Most Useful Platforms and Resources to Learn Data Science
Respondents were asked to indicate the usefulness of each platform/resource they used. The results appear in Figure 2. In general, all platforms get pretty high marks; all platforms received 90%+ ratings of usefulness ( “somewhat useful” and “very useful”). The distinction among the platforms appears when we separate the “somewhat” from the “very.” The top 10 most useful platforms and resources to learn data science are:
- Personal Projects (74% very useful)
- Online courses (70%)
- Stack Overflow Q&A (63%)
- Kaggle (62%)
- Tutoring/Mentoring (58%)
- Textbook (55%)
- College/University (55%)
- Arxiv (55%)
- Official documentation (52%)
- Non-Kaggle online communities (49%)
Data professionals have access to a variety of platforms and resources to continue learning data science skills.
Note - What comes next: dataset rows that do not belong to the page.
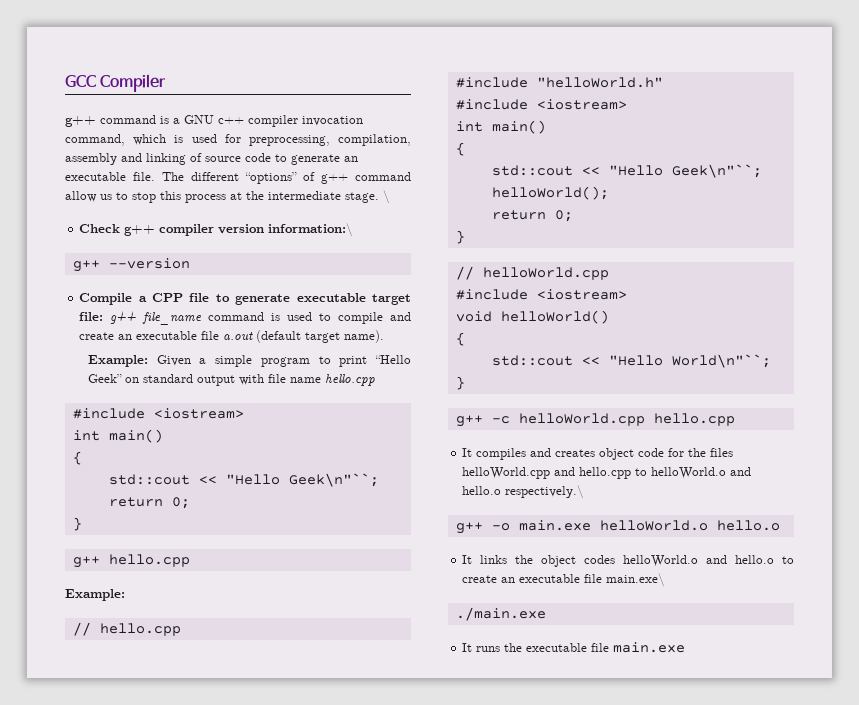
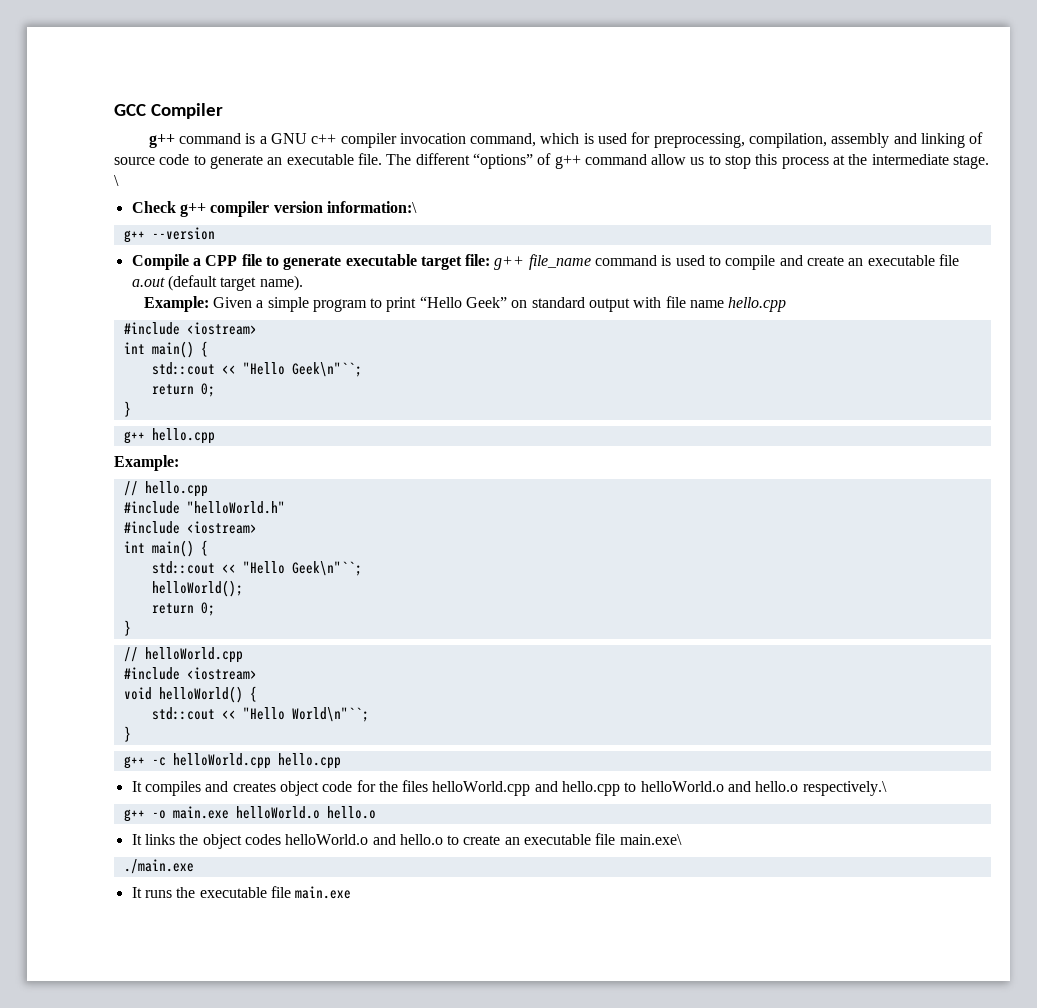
(163, 436) // -> (194, 349) none
(546, 127) // -> (194, 548) none
(609, 317) // -> (243, 694) none

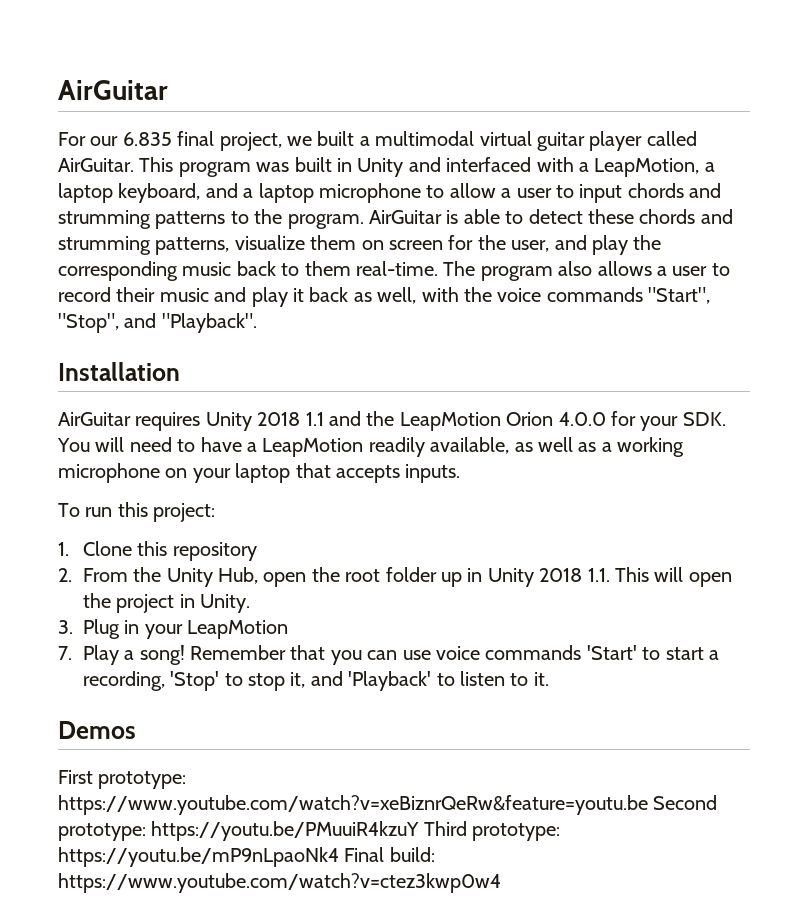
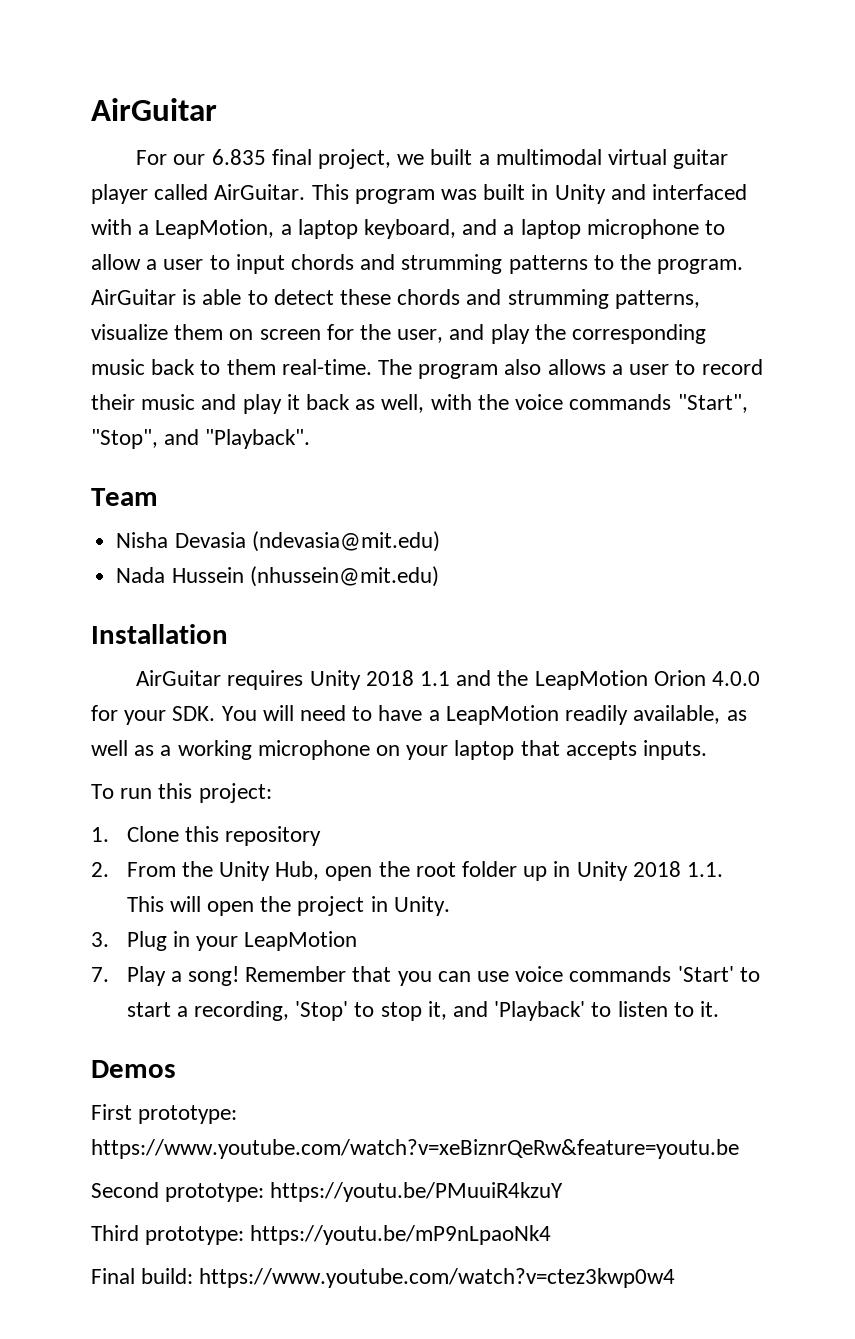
(257, 323) none -> [91,488,158,506] [116,531,440,552] [116,566,439,587] // Team // Nisha Devasia (ndevasia@mit.edu) // Nada Hussein (nhussein@mit.edu)
(648, 805) none -> (739, 1149) //
(420, 831) none -> (564, 1192) //
(339, 857) none -> (552, 1235) //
While the data professionals used around three (3) platforms, no single platform was used by more than 40% of the data professionals. Popular platforms included Kaggle, Online courses and Stack Overflow. Platforms that were rated as most useful included Personal Projects, Online courses and Stack Overflow Q&A.
Whether you are an aspiring or seasoned data professional, continuing to learn new data science skills is essential to staying relevant (being employed). I hope the results of the current analysis can help you identify the best way you can acquire new data science skills.